> [PROBLEM TO SOLVE]
Reproduce the following data exactly, minus any images.

:: SOURCE DATA ::

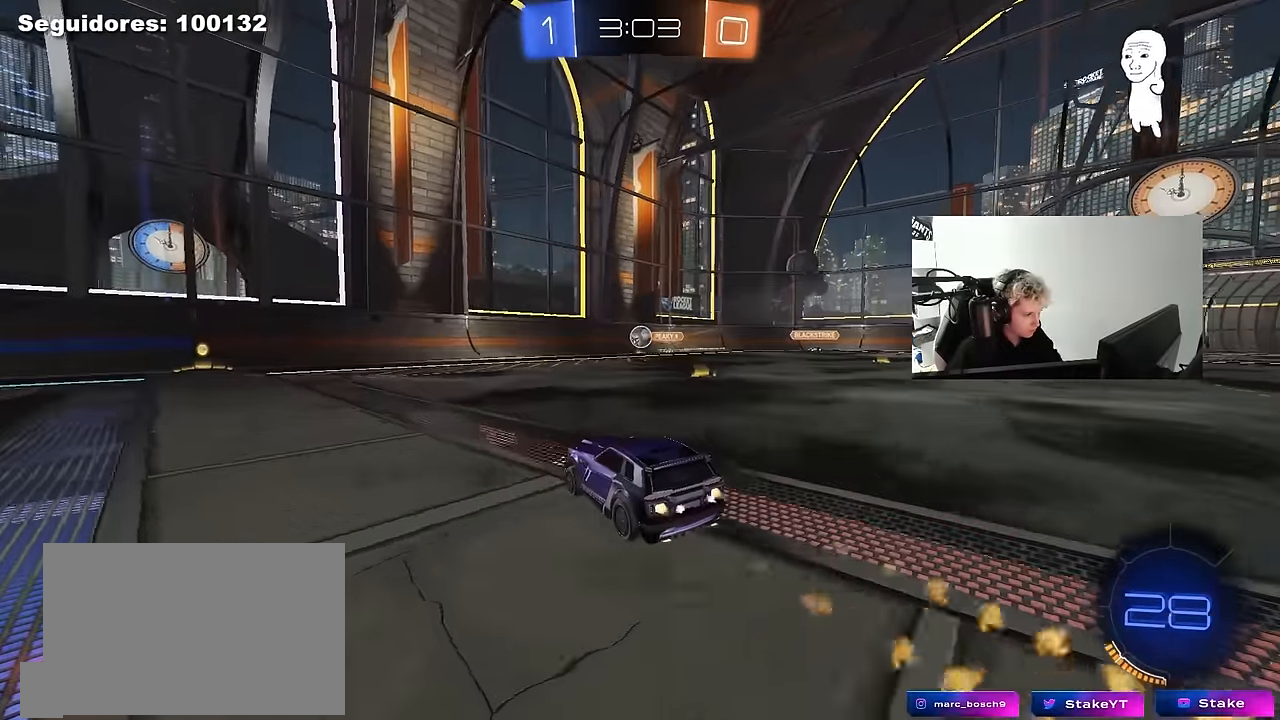
{"keys": ["w"], "mouse": ["left"], "mouse_move": "still", "events": [[250, "mouse_left", "up"], [300, "a", "down"], [383, "mouse_left", "down"], [483, "a", "up"]]}
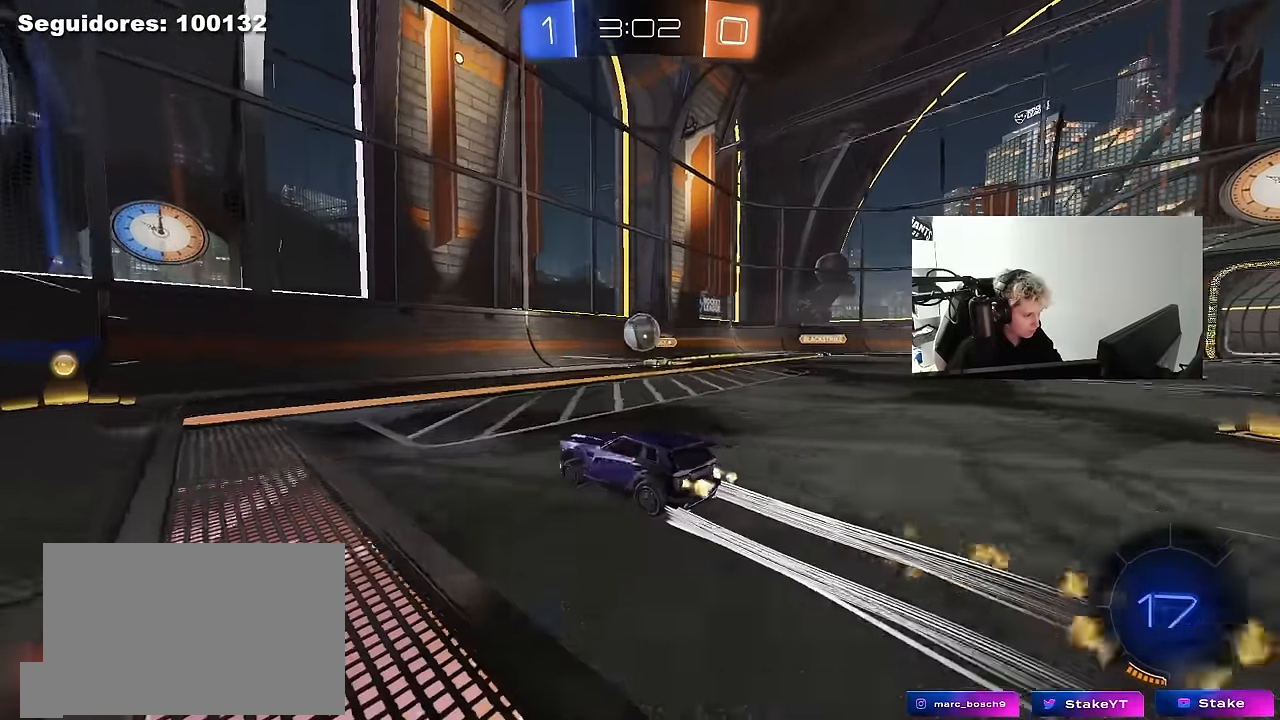
{"keys": ["a", "w"], "mouse": ["left"], "mouse_move": "still", "events": [[33, "a", "down"], [83, "shift", "down"], [167, "shift", "up"], [450, "mouse_left", "up"], [500, "mouse_left", "down"]]}
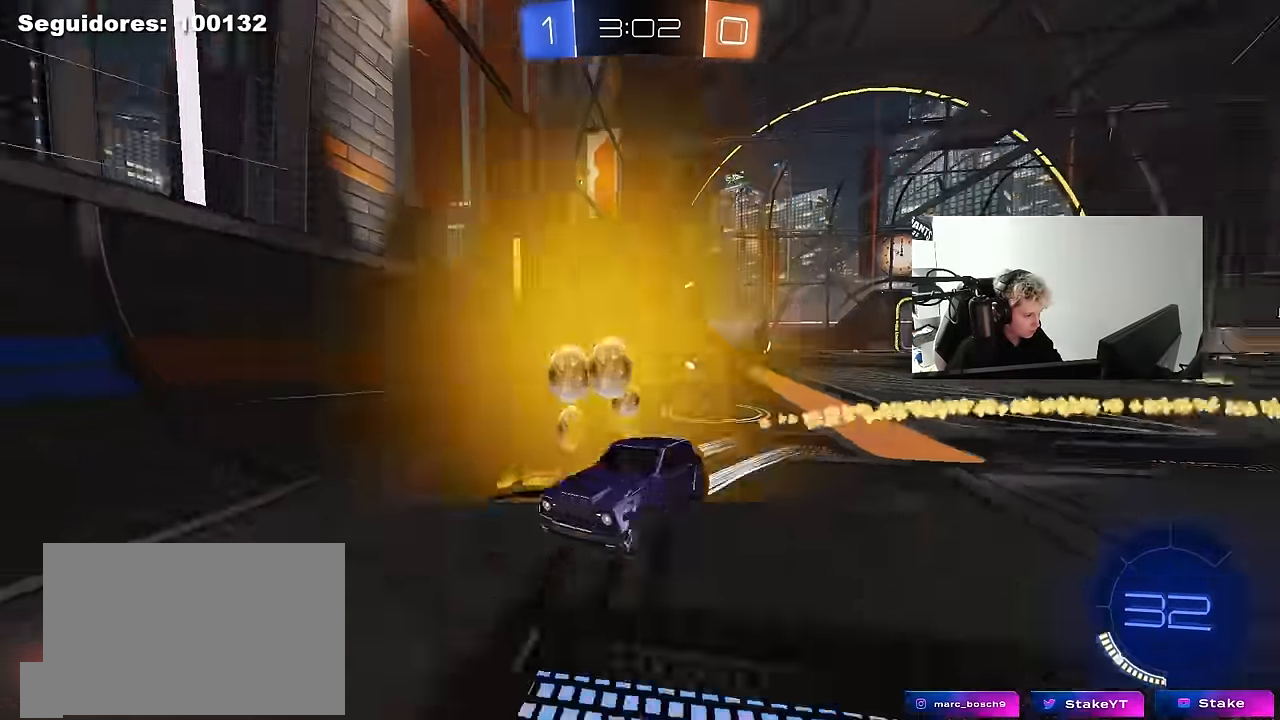
{"keys": [], "mouse": [], "mouse_move": "still", "events": [[183, "mouse_left", "up"], [283, "a", "up"], [333, "w", "up"]]}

:::

> [ANSWER TO THE PROBLEM]
{"keys": ["w"], "mouse": ["left"], "mouse_move": "still", "events": [[250, "mouse_left", "up"], [300, "a", "down"], [383, "mouse_left", "down"], [483, "a", "up"]]}
{"keys": ["a", "w"], "mouse": ["left"], "mouse_move": "still", "events": [[33, "a", "down"], [83, "shift", "down"], [167, "shift", "up"], [450, "mouse_left", "up"], [500, "mouse_left", "down"]]}
{"keys": [], "mouse": [], "mouse_move": "still", "events": [[183, "mouse_left", "up"], [283, "a", "up"], [333, "w", "up"]]}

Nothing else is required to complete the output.